Club Glove: How the Pros Travel

Other than politics, there are very few things professional golfers agree on. That’s especially true of equipment, where contracts and personal preferences spread the players all over the map on clubs, balls, shoes, even hats.

But the best players in the world are nearly unanimous when it comes to their golf-bag travel cover: More than 90% of the pros on the PGA and Champion Tours use a cover made by Club Glove. And none of them are paid to do so.

The mainstay of the Club Glove collection is “The Last Bag”—so-called for its durability—which is available in 16 colors (black to pink champagne) and in two sizes: Standard (below) and XL for those gargantuan bags the pros use.

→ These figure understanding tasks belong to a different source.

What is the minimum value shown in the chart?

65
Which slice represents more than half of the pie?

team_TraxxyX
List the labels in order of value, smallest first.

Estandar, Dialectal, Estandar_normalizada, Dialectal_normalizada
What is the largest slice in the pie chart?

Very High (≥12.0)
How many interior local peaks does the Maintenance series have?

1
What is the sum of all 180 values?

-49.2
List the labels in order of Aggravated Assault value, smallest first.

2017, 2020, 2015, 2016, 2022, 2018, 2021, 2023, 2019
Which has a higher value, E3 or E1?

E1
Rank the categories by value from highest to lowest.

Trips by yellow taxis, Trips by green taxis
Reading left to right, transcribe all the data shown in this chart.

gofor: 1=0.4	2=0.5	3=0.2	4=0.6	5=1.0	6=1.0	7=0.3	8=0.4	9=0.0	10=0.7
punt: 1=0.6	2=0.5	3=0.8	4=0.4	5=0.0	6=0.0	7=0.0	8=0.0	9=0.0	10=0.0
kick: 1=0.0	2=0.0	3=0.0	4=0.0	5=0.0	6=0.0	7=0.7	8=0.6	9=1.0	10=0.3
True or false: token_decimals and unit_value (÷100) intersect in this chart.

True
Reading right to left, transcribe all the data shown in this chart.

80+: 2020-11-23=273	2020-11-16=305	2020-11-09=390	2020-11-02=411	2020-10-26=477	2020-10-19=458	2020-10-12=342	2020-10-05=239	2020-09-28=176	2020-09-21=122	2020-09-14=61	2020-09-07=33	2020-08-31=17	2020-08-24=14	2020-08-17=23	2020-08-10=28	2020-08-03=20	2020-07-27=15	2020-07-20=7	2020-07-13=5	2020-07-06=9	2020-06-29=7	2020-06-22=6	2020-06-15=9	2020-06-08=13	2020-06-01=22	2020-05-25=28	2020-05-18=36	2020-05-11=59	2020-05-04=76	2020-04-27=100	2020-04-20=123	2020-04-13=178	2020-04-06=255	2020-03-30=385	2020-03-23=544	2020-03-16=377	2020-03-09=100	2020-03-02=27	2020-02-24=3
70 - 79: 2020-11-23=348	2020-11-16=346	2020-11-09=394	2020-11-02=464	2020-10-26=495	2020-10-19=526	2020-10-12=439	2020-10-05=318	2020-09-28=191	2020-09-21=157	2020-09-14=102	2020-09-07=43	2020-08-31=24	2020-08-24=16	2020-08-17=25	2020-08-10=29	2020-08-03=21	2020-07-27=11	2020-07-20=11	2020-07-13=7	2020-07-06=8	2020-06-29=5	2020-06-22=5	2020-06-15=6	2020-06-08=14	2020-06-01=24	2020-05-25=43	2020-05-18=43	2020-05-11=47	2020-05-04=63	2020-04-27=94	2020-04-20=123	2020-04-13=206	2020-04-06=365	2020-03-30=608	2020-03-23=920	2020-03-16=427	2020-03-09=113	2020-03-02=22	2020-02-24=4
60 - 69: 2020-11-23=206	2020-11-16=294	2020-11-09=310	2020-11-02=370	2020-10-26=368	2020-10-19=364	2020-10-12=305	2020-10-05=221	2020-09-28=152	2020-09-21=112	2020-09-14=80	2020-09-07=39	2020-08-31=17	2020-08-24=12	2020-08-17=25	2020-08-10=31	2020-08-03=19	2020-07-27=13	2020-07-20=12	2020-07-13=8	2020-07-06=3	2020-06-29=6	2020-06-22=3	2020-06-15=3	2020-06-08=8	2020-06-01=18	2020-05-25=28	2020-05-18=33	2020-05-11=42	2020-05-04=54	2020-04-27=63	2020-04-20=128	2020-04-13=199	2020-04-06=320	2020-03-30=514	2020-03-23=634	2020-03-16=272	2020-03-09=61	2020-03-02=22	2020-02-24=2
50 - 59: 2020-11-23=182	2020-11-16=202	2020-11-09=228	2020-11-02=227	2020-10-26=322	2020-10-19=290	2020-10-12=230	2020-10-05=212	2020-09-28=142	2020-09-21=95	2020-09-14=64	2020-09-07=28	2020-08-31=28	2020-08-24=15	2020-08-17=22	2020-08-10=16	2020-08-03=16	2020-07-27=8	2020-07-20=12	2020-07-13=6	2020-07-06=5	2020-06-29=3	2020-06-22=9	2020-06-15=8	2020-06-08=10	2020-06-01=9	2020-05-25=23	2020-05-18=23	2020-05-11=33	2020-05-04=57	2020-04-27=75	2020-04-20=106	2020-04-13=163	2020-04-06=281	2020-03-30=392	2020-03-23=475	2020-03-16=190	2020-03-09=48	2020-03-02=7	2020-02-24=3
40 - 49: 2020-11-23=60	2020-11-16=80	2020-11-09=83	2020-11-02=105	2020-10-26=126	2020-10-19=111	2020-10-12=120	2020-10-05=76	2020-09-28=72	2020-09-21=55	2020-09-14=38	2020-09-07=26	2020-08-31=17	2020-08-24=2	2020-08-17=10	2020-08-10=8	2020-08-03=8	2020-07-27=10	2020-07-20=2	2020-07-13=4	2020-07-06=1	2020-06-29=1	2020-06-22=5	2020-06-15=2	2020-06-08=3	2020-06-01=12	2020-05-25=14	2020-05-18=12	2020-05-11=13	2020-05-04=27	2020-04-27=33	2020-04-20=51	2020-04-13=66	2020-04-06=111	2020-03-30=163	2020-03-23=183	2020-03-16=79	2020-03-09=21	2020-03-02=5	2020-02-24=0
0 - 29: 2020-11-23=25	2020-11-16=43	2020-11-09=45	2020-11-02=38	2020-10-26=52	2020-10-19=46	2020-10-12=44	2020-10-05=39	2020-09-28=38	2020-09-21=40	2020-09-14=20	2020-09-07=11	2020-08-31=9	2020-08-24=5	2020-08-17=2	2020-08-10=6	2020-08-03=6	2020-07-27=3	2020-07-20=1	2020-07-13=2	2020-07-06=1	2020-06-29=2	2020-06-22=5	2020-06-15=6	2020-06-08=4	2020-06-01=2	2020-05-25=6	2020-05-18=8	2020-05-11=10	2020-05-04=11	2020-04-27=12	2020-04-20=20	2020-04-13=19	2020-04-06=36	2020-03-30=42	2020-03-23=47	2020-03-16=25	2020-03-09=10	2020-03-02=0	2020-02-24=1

All Club Glove products are made of a nylon fabric called Invista Cordura, which is extremely strong, lightweight, well padded, and won’t tear, scuff, or lose its color.

I shudder to think of the abuse that’s been heaped on my Last Bag (yes, I own one and have used it for more than 20 years) during its tens of thousands of miles of travel; other than some stretching at the seams, it’s still good to go.

At the recent PGA Show I was told that there’ve been some improvements to the wheels (the same ones found on in-line skates) and the high-impact plastic base/back. And the zipper that runs the length of the cover has been extended to the very top, making it easier to get a golf bag in and out. As well as the shoes, laundry, rain gear, and other crap we bring along on our golf road trips.

Club Glove also makes a line of luggage from the same material, zippers, wheels, straps, and plastic. These bags—duffels, carry-ons, suiters, etc.—fit a preposterous amount of stuff. This year, the company introduced a system it calls “Train Reaction” (above), which connects three pieces of the luggage (with or without a golf bag) in such a way that they are easier to move as a single unit than if they were loaded on a cart.

“Even petite people can move heavy gear such as golf clubs in any direction with hardly any effort,” says Jeff Herold, Club Glove’s president. “There’s no assembly or external hardware needed.”

Herold says Train Reaction eliminates all downward and upward forces on the handles, even when the bags aren’t perfectly packed. By shifting the train’s center of gravity, the bags feel almost weightless whether being pushed or pulled. You can see the Train in what the company says is actual use in two videos (one with golf bag, one without).

The Last Bag retails at $289; the XL is $319. The Train Reaction runs from $667 to $757 depending on which bags are connected. More information, including ordering, is on the website.